(Stored items)
━━━

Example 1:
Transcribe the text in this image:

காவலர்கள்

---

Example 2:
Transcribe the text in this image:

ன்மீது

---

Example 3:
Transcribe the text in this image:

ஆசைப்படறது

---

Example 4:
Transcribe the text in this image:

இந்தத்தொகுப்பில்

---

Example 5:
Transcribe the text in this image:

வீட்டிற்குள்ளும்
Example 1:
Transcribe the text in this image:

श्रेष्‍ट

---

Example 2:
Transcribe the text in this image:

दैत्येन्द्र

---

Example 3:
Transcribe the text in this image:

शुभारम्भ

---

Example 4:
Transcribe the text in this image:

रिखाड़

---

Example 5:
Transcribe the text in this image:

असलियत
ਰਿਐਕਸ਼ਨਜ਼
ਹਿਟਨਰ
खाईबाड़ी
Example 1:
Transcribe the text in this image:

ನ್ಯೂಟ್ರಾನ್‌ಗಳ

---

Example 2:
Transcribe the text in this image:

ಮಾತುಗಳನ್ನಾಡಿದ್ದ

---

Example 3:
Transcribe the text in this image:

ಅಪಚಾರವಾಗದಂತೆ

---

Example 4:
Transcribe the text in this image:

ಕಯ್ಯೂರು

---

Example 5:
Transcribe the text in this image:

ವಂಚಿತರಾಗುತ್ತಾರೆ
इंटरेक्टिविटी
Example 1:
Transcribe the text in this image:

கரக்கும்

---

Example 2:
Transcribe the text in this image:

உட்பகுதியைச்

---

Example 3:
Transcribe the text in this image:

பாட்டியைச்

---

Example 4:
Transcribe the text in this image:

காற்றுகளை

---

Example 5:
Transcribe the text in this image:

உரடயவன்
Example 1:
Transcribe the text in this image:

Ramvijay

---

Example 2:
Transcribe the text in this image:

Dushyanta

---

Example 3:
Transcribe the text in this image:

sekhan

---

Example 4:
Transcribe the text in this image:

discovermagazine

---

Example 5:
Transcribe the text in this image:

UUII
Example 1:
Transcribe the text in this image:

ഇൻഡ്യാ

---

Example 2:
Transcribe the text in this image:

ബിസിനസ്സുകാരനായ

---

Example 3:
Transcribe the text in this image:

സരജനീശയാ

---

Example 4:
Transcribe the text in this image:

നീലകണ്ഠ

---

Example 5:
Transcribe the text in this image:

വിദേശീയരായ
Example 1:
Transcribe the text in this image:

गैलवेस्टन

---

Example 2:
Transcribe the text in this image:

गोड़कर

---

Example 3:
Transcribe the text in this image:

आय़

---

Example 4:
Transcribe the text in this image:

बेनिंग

━━━

# TASK DETAILS
Repeat all of the records verbatim, leaving nothing out.

# ANSWER BELOW
Example 1:
Transcribe the text in this image:

காவலர்கள்

---

Example 2:
Transcribe the text in this image:

ன்மீது

---

Example 3:
Transcribe the text in this image:

ஆசைப்படறது

---

Example 4:
Transcribe the text in this image:

இந்தத்தொகுப்பில்

---

Example 5:
Transcribe the text in this image:

வீட்டிற்குள்ளும்
Example 1:
Transcribe the text in this image:

श्रेष्‍ट

---

Example 2:
Transcribe the text in this image:

दैत्येन्द्र

---

Example 3:
Transcribe the text in this image:

शुभारम्भ

---

Example 4:
Transcribe the text in this image:

रिखाड़

---

Example 5:
Transcribe the text in this image:

असलियत
ਰਿਐਕਸ਼ਨਜ਼
ਹਿਟਨਰ
खाईबाड़ी
Example 1:
Transcribe the text in this image:

ನ್ಯೂಟ್ರಾನ್‌ಗಳ

---

Example 2:
Transcribe the text in this image:

ಮಾತುಗಳನ್ನಾಡಿದ್ದ

---

Example 3:
Transcribe the text in this image:

ಅಪಚಾರವಾಗದಂತೆ

---

Example 4:
Transcribe the text in this image:

ಕಯ್ಯೂರು

---

Example 5:
Transcribe the text in this image:

ವಂಚಿತರಾಗುತ್ತಾರೆ
इंटरेक्टिविटी
Example 1:
Transcribe the text in this image:

கரக்கும்

---

Example 2:
Transcribe the text in this image:

உட்பகுதியைச்

---

Example 3:
Transcribe the text in this image:

பாட்டியைச்

---

Example 4:
Transcribe the text in this image:

காற்றுகளை

---

Example 5:
Transcribe the text in this image:

உரடயவன்
Example 1:
Transcribe the text in this image:

Ramvijay

---

Example 2:
Transcribe the text in this image:

Dushyanta

---

Example 3:
Transcribe the text in this image:

sekhan

---

Example 4:
Transcribe the text in this image:

discovermagazine

---

Example 5:
Transcribe the text in this image:

UUII
Example 1:
Transcribe the text in this image:

ഇൻഡ്യാ

---

Example 2:
Transcribe the text in this image:

ബിസിനസ്സുകാരനായ

---

Example 3:
Transcribe the text in this image:

സരജനീശയാ

---

Example 4:
Transcribe the text in this image:

നീലകണ്ഠ

---

Example 5:
Transcribe the text in this image:

വിദേശീയരായ
Example 1:
Transcribe the text in this image:

गैलवेस्टन

---

Example 2:
Transcribe the text in this image:

गोड़कर

---

Example 3:
Transcribe the text in this image:

आय़

---

Example 4:
Transcribe the text in this image:

बेनिंग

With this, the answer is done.